Assises du Var : la mère du petit Antoine condamnée dans une affaire de meurtre

La cour a condamné en appel la mère du petit Antoine, disparu en 2008 dans le Puy-de-Dôme, à deux ans de prison pour le recel du cadavre d’une amie dealeuse et son ex-compagnon à 20 ans pour meurtre.

La cour d’assises du Var, à Draguignan, rejugeait en appel le couple soupçonné du meurtre du petit Antoine, 6 ans, disparu en 2008 à Issoire, mais cette fois dans une autre affaire : la mort et la dissimulation du corps d’une amie dealeuse qui les hébergeait et était en litige avec eux à propos d’un paquet de drogue.

Vendredi soir, Alexandrine Brugerolle de Fraissinette a été condamnée à deux ans de prison pour le recel du cadavre et laissée en liberté. Son ex-compagnon Sébastien Ribière a écopé d’une peine de 20 ans pour meurtre et a été reconduit en prison. Les deux accusés avaient été acquittés en première instance en 2016 par la cour d’assises des Bouches-du-Rhône.

Ces deux trentenaires au parcours de vie chaotique avaient été interpellés en 2012, un an après la découverte du corps de Carine Desiles dans le Ve arrondissement de Marseille. Le couple qui était hébergé par la victime au moment des faits était en litige avec elle à propos d’un paquet de 500 g de cocaïne.

Dénoncé par un codétenu

Un codétenu de Sébastien Ribière avait indiqué que ce dernier avait évoqué devant lui le meurtre de Carine Desiles. Pour Me Fabrice Giletta, avocat pour les parties civiles de la sœur de la victime, « cette pièce supplémentaire présentée à l’audience a sans doute contribué à la décision de culpabilité prononcée par le jury » des assises du Var.

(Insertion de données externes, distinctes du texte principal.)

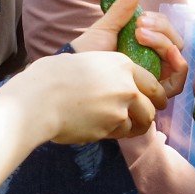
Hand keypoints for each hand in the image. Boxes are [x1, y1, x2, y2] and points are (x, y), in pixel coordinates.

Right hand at [13, 49, 160, 145]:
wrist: (38, 99)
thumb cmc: (52, 76)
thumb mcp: (85, 59)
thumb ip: (106, 70)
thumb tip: (110, 79)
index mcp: (122, 65)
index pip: (152, 83)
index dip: (156, 96)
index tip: (155, 102)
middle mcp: (127, 86)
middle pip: (151, 107)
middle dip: (148, 115)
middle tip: (142, 121)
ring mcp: (119, 109)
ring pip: (139, 124)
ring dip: (132, 127)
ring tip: (121, 128)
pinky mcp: (109, 129)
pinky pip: (119, 134)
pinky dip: (113, 134)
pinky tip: (99, 128)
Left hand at [71, 0, 188, 104]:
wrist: (77, 77)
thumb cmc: (89, 54)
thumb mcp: (108, 27)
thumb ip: (124, 6)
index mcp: (145, 44)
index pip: (164, 30)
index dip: (158, 22)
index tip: (140, 19)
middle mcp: (154, 60)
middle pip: (174, 42)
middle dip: (161, 31)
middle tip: (139, 28)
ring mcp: (157, 76)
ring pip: (177, 58)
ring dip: (165, 44)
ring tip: (143, 38)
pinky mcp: (158, 92)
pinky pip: (178, 80)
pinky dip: (179, 66)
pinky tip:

En 2017, les deux trentenaires ont été parallèlement mis en examen pour homicide involontaire dans l’affaire de la disparition à Issoire (Puy-de-Dôme) du petit Antoine, 6 ans. Un rebondissement qui faisait suite aux révélations de ce même codétenu affirmant que Sébastien Ribière lui avait confié que l’enfant avait ingurgité accidentellement de l’héroïne et serait décédé d’une overdose.

Le couple, qui avait toujours évoqué l’hypothèse d’un enlèvement, a été mis en examen pour homicide involontaire, recel de cadavre, modification de l’état des lieux d’un crime et dénonciation mensongère ayant entraîné de vaines recherches.